|June 7, 2013|
|Horror, Science Fiction, Thriller
Rated R for strong disturbing violence and some language
Remember that horror film with a vibe much like “The Strangers”, a genius marketing plan using billboards and radio advertisements that look and sound like public service announcements, and some real potential. Yeah, me too. It was called “The Purge” and like the blood-lusting lunatics grinning through their masks, this film left all of that potential at the front door.

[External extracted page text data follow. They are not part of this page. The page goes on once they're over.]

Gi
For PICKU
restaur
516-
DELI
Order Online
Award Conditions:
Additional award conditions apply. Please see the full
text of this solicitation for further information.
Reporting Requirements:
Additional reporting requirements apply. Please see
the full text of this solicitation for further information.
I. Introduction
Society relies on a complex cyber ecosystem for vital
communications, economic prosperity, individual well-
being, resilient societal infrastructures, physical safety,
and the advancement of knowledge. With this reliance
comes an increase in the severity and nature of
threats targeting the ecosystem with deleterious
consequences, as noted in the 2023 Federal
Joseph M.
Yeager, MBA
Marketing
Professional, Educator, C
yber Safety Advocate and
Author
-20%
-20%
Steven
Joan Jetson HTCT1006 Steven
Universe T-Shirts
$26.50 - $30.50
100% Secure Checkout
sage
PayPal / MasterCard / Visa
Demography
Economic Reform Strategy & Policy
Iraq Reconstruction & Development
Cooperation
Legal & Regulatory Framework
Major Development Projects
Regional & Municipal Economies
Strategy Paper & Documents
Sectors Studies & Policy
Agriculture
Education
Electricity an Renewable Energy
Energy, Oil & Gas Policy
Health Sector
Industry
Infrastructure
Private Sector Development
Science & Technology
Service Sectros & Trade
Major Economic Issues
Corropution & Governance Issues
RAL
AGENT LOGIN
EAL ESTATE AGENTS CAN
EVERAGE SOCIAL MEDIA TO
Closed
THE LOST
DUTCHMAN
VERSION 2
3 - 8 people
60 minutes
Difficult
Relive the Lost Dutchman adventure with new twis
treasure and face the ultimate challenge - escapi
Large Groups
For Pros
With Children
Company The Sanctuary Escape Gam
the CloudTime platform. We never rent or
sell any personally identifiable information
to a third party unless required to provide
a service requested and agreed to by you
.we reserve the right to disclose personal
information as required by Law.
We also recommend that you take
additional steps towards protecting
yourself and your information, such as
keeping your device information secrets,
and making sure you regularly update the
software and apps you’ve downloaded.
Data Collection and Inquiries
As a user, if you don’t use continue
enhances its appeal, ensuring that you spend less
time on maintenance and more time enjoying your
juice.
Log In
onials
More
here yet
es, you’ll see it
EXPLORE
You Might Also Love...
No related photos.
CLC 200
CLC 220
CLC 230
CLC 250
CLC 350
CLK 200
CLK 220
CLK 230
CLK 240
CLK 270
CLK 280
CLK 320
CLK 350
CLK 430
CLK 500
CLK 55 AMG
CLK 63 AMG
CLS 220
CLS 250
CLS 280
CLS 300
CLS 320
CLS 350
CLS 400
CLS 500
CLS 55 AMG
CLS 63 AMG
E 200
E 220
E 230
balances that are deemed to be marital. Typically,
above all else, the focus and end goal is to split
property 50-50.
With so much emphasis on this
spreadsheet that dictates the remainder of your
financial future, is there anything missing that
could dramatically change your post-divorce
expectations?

Don’t get me wrong, director James DeMonaco does produce some tense and thrilling moments, with a genius scheme of locking a threat inside with the innocent family while another threat tries to break in. Complete the scene with a shaky camera, dark hallways, and terrified faces and you’ve made yourself an enjoyable horror film. Also having familiar faces like Lena Headey and Ethan Hawke for audiences to latch onto helps keep things interesting, not to mention Adelaide Kane is stunning and Rhys Wakefield has a huge future playing villains with that chiseled face and huge smile.
Where “The Purge” becomes bothersome is in its poor plot structure, weak character development, and barrage of social and political commentaries. Almost the entire film is set-up. We meet our characters, we are introduced to the world that they live in and the rules that they follow including the doozy, once a year allowing 12 hours of uninterrupted mayhem where even murder becomes legal. Once we finally get to the action, it’s over before we can even appreciate it. Also, the characters remain weak, especially the son (Max Burkholder) whose wishy-washy questions and blank stares do the film no favors. Most horror films succeed when they stand for something, alluding to an issue, no matter how vaguely or metaphorically, and making a statement that can be interpreted.
“The Purge” slaps you across the face with these commentaries constantly and unabashed. Needless to say, most people walking into the theater to see this film knew what “The Purge” was from the ads, so spending nearly half of the film setting up the premise was ill-advised and unnecessary, leaving little room for the action to play out. Had the film stuck to the creepy, sadistic nature that everyone loved in “The Strangers” and this could have been a success. Instead, it is a standard thriller with very little else to offer.